Uyandığımda, Ataman Abi yanıbaşımda, başı yana kaykılmış, ağzı yarım aralık ve hafiften horlayarak uyuyordu. Bir ara onu inceledim. Yaşı hayli ilerlemiş olduğu için yarı dökülmüş dağınık ak saçları ve avurtu çökmüş suratıyla bir ölümün ürpertili soluğunu onda duyumsadım. Başını usulcacık düzelttim.


Sırbistan gümrüğüne ulaştığımızda  gecenin yarısını çoktan geçmişti. Gümrük memurları arabamızı şöyle bir usulden kontrol ettiler ve Sırbistan’a  da tıpkı Hırvatistan’da olduğu gibi sorunsuz  girdik. Hiç durmadan yolumuza devam ettik, aşağı yukarı 50 km gittikten sonra  yorgunluktan artık gözlerim kapanmaya başladı. Arabayı süremeyecek duruma geldim. Gözlerim yolun kenarında hep bir benzinlik, lokanta gibi bir yer arıyordu... Önüme çıkan ilk benzin istasyonuna girip hemen arabayı park yaptım.

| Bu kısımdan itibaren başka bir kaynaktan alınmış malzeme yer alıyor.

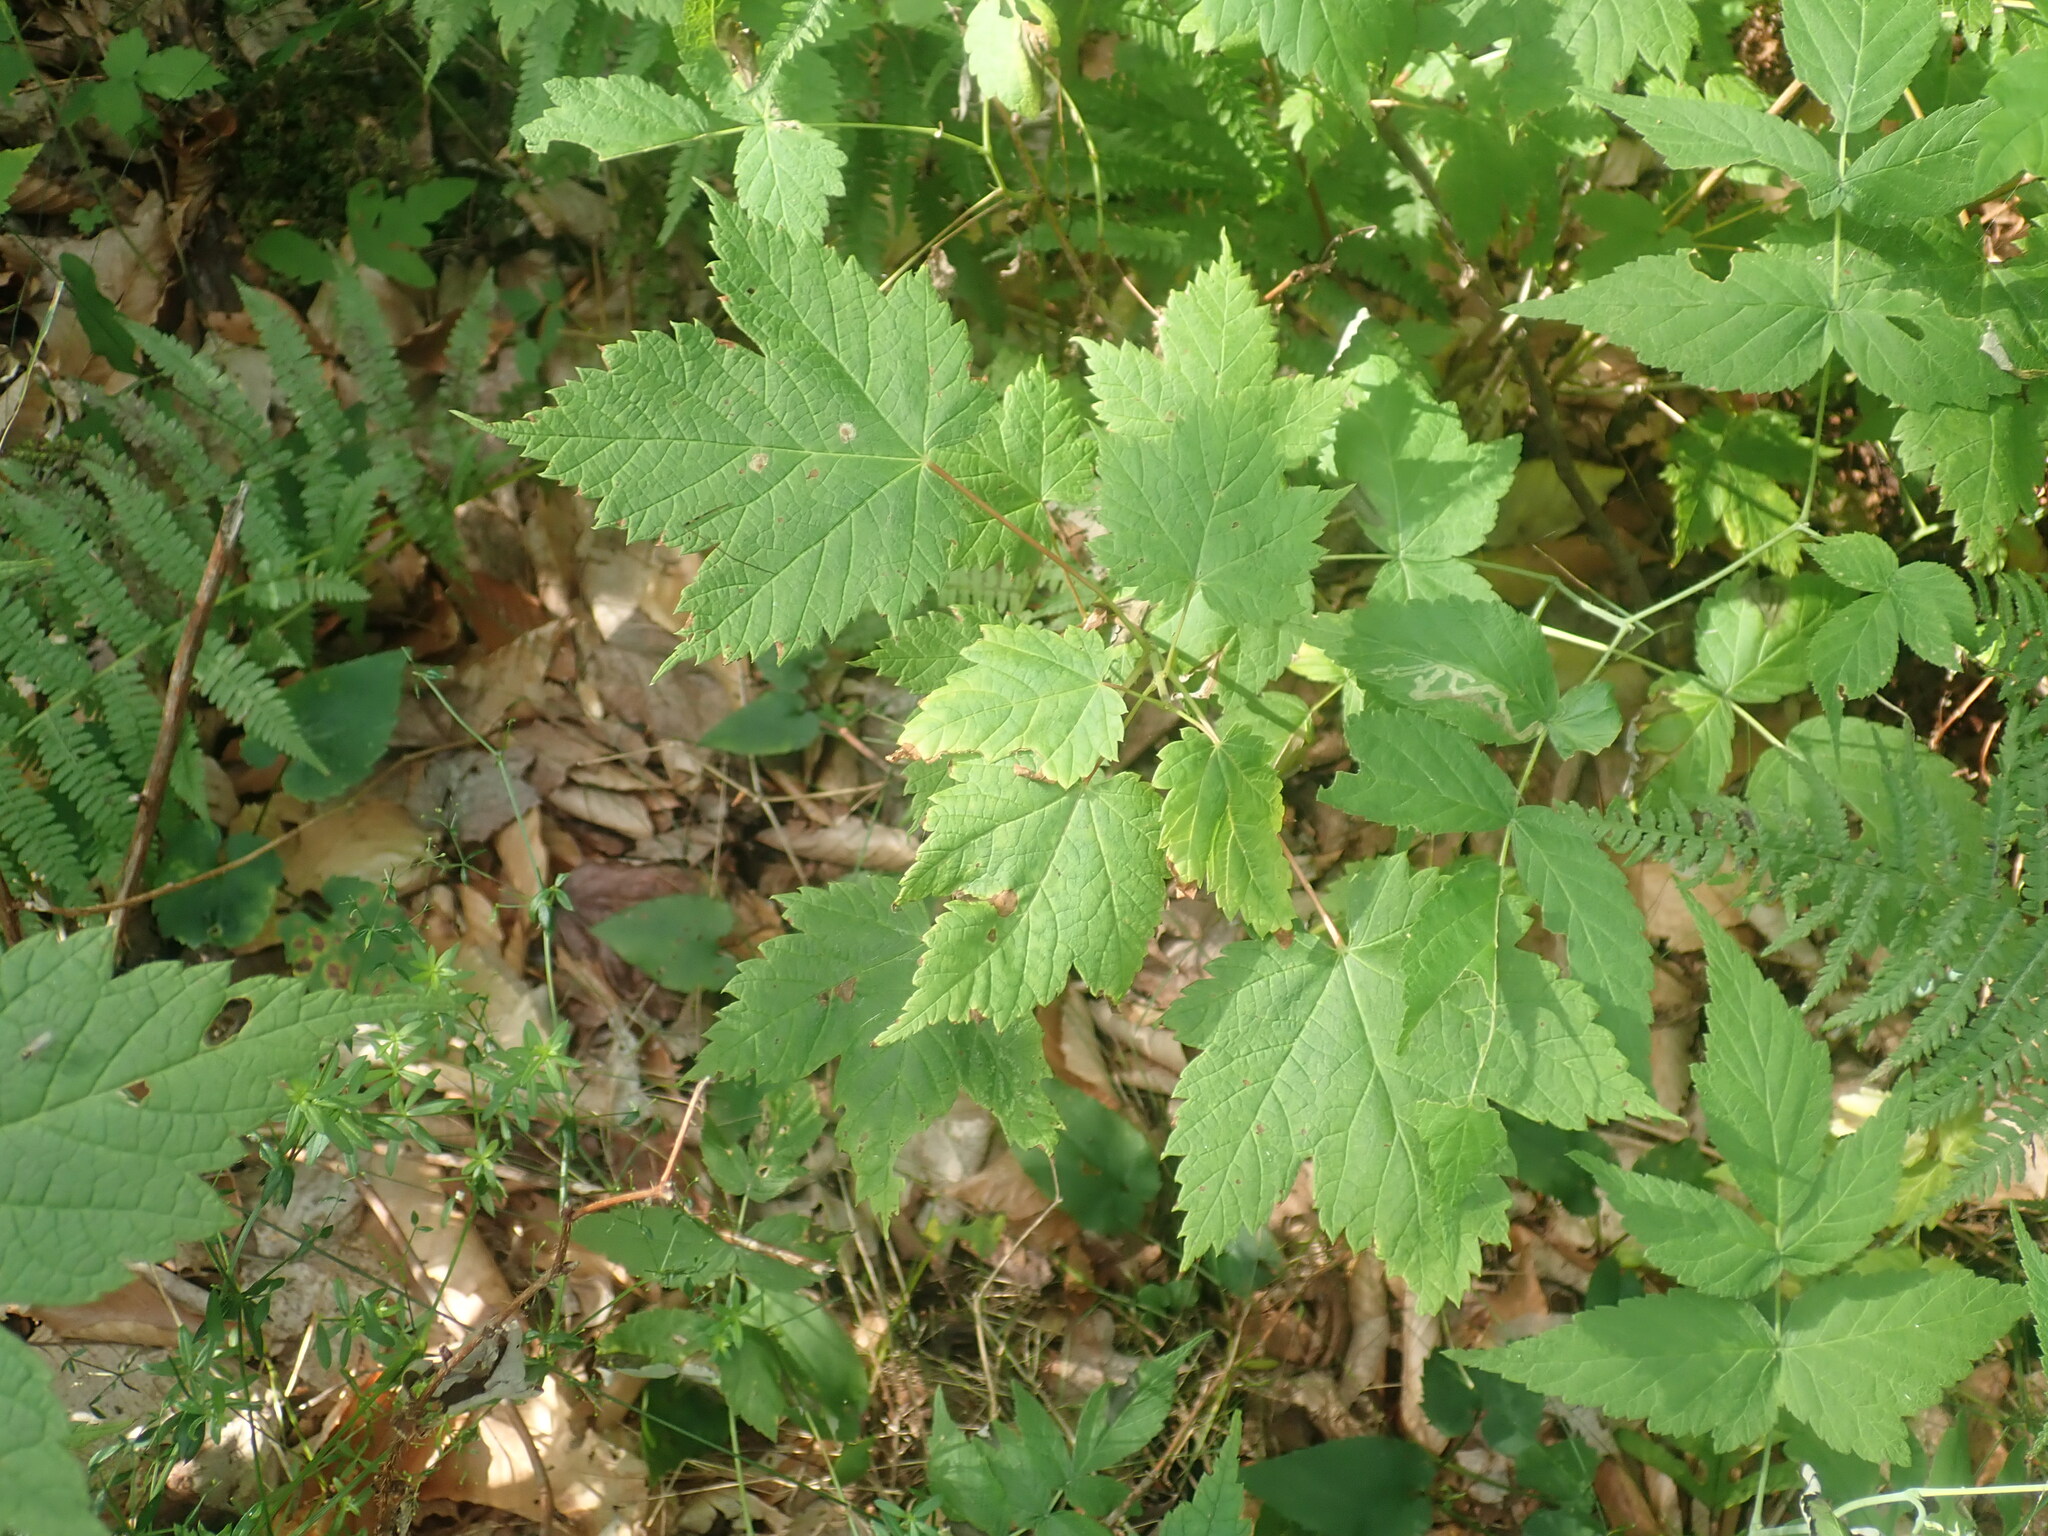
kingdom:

—Bir kahve içip, burada biraz uyuyalım Ataman abi! Artık pilim bitti!
—Tamam canım. Benim de pilim bitti... Sen arabayı  sürmekten, ben de yollara bakmaktan yoruldum...
—Ah.Ataman abiciğim... Sen horul horul uyuyordun ya!
—Bak hele... Beş dakikacık uyuklamamız bile.... Ben uyurken bile uyanıktım üstelik... Sahi biz neredeyiz?
Kahkahayı bastım..
—Sırp gümrüğünü geçtik ya! Hatırlamıyormusun?
—Ne zaman geçtik?
—Pasaportunu verdin ya!
—Vallahi  hatırlamıyorum!
—Benim tontoş, bitanecik, uyurken bile uyanık olan abiciğim... Hadi davran... Kahve içmeye, birşeyler atıştırmaya... Hücum!..

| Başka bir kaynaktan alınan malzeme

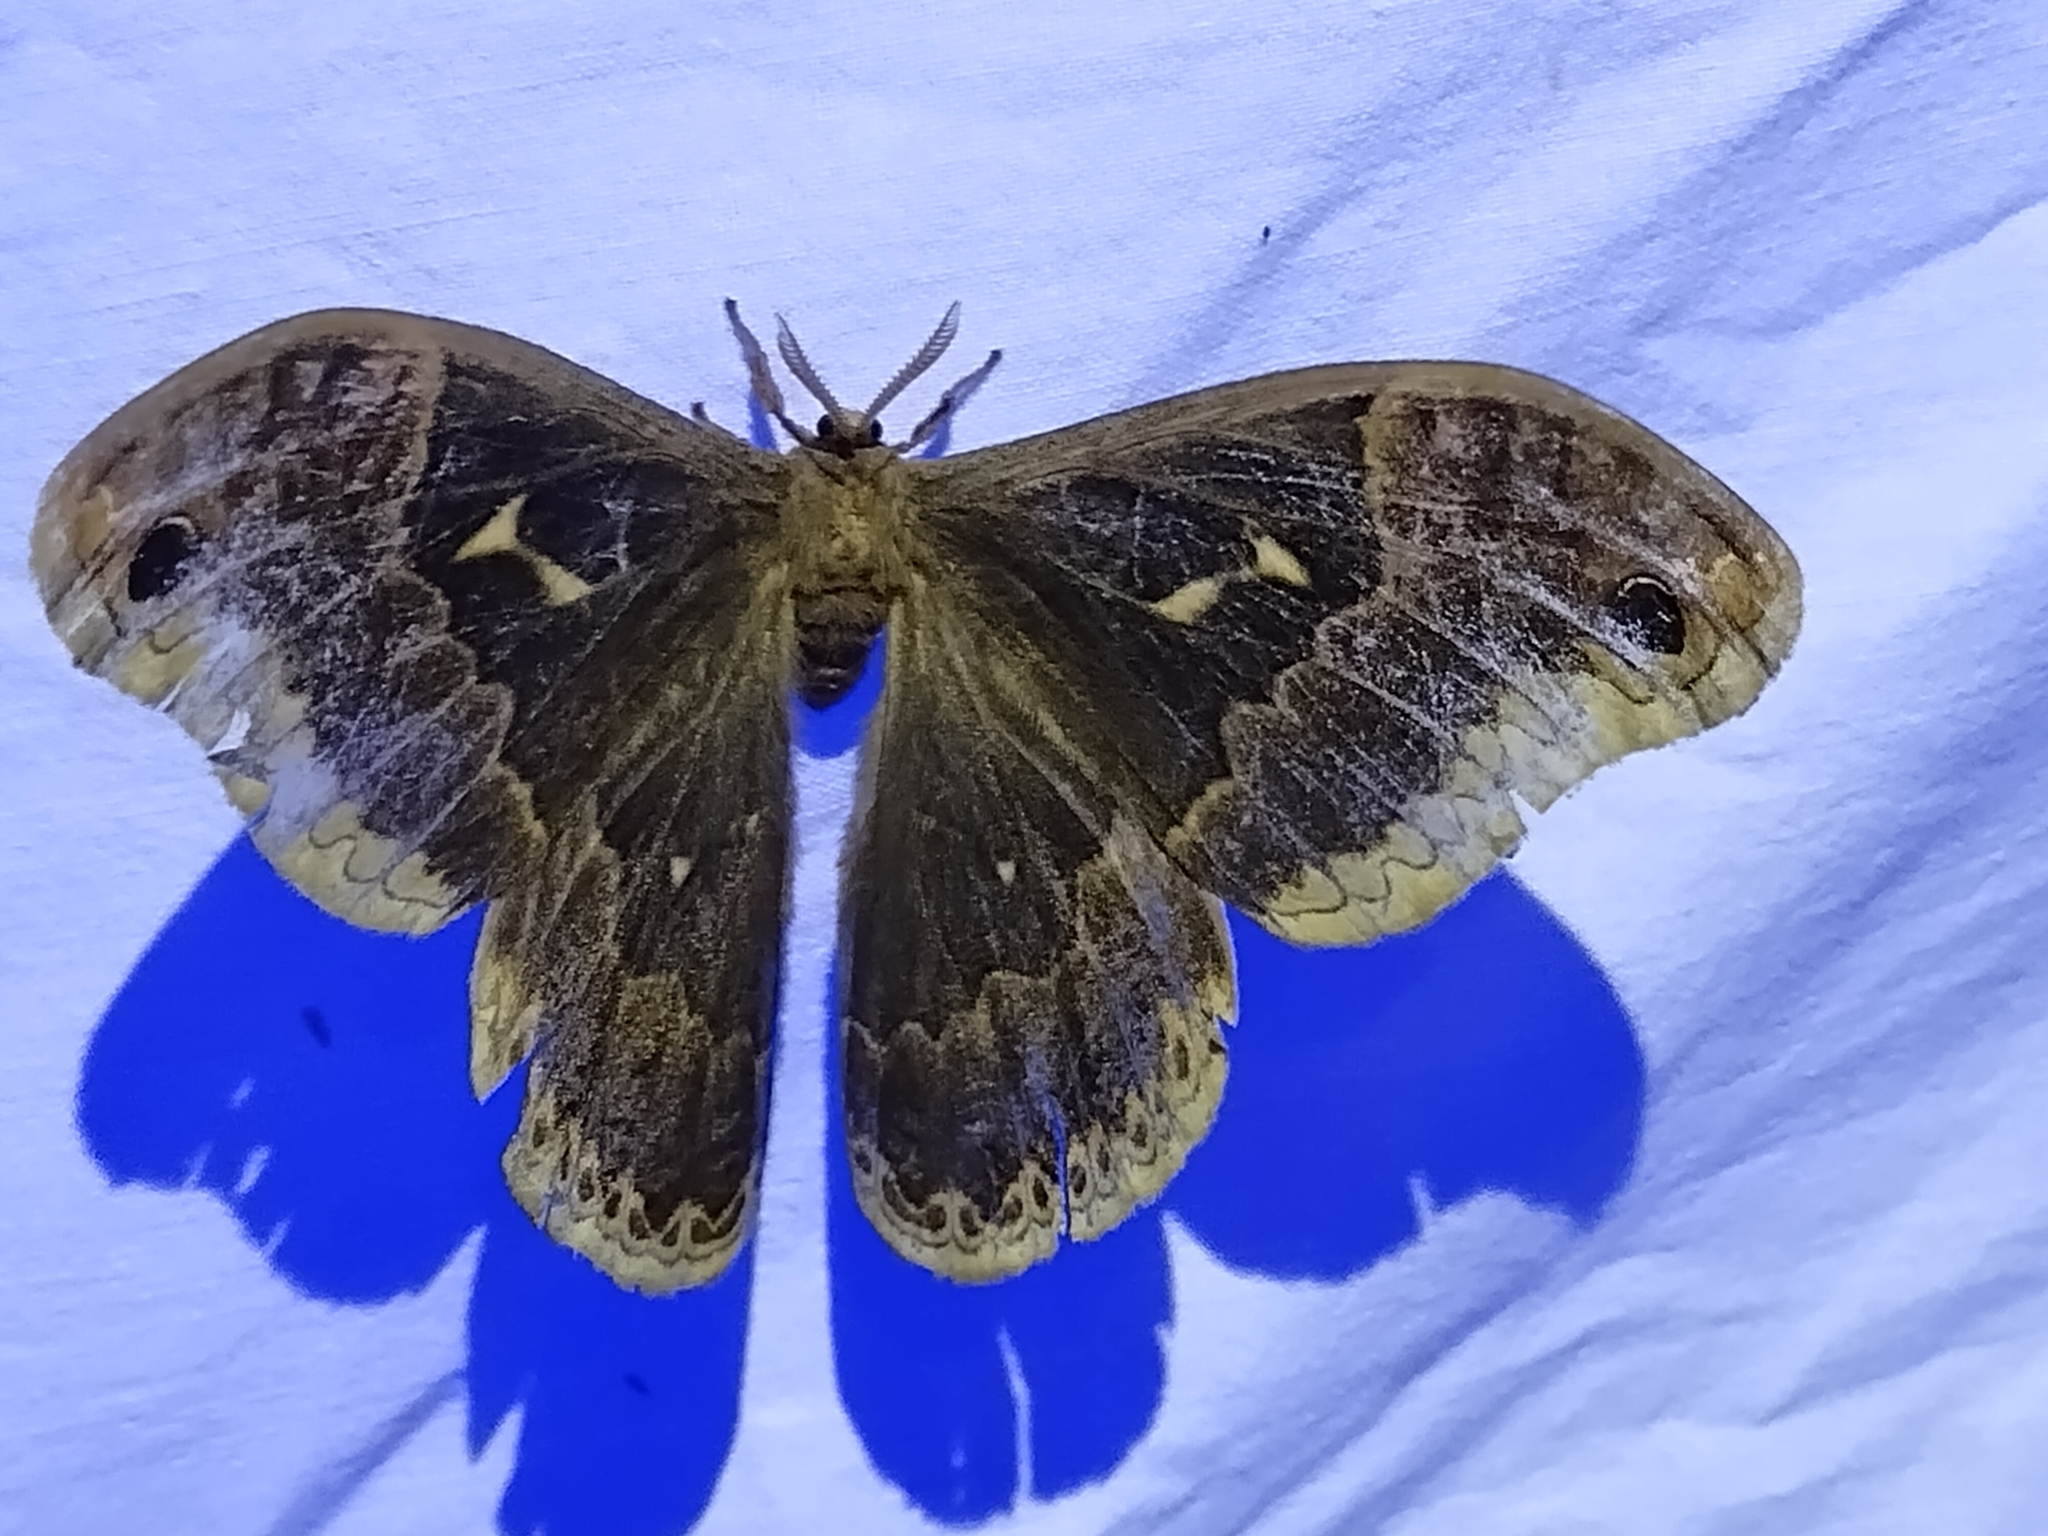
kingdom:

İki kahve söyledik. Autobahn’ın kenarındaki bu restaurant-Caffee karışımı yer gecenin bu saatinde hâlâ dolu sayılırdı. Orta yaşları bir hayli aşmış ama hala Slavlara özgü çekiciliğini üzerinde taşıyan  sarışın  bayan kahvemizi getirdiğinde, Ataman abi bu sarışın bayana  termosa sıcak su doldurması için işaretler yapmaya başladı.Ama bayan hafif bir tebessümle Almanca yanıt verdi.2 euro karşılığında bir termos sıcak su getirmeyi kabul etti.

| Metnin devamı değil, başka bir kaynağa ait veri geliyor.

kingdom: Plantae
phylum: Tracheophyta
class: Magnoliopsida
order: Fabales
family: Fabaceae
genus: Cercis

Restaurant’ta yemek yiyen, birşeyler içen insan kalabalığına baktım... Çoğunlukla Sırpça konuşuyorlardı. Demek ki, bizim gibi yabancı değildi bunlar. Bu memleketin değişik yerlerinden kopup gelmiş yolculardı. Karşımızda oturan sekiz kişiden oluşan  50-60  yaşlarındaki kadınlı-erkekli grup bir yandan yemeklerini atıştırıyor bir yandan da kahkahalar savurarak konuşuyorlardı. Konuştuklarını anlamıyordum ama, hallerinden bu yolculuğun onları oldukça sardığı, mutlu ettiği belli oluyordu.

Yugoslavya dağılmış ve işte bu insanlar masallarda anlatılan o özlenen özgürlüğe kavuşmuşlardı. Özgürlük, gecenin bir vakti restaurantta  birşeyler yemekti, en üst perdeden kahkaha savurabilmekti. Zengin olabilmek, lüks arabalara binebilmek, lüks villalarda yaşabilmekti. Hizmetçi ve uşaklarının olması, çocuklarını ayrıcalıklı paralı kollejlerde okutabilmekti özgürlük...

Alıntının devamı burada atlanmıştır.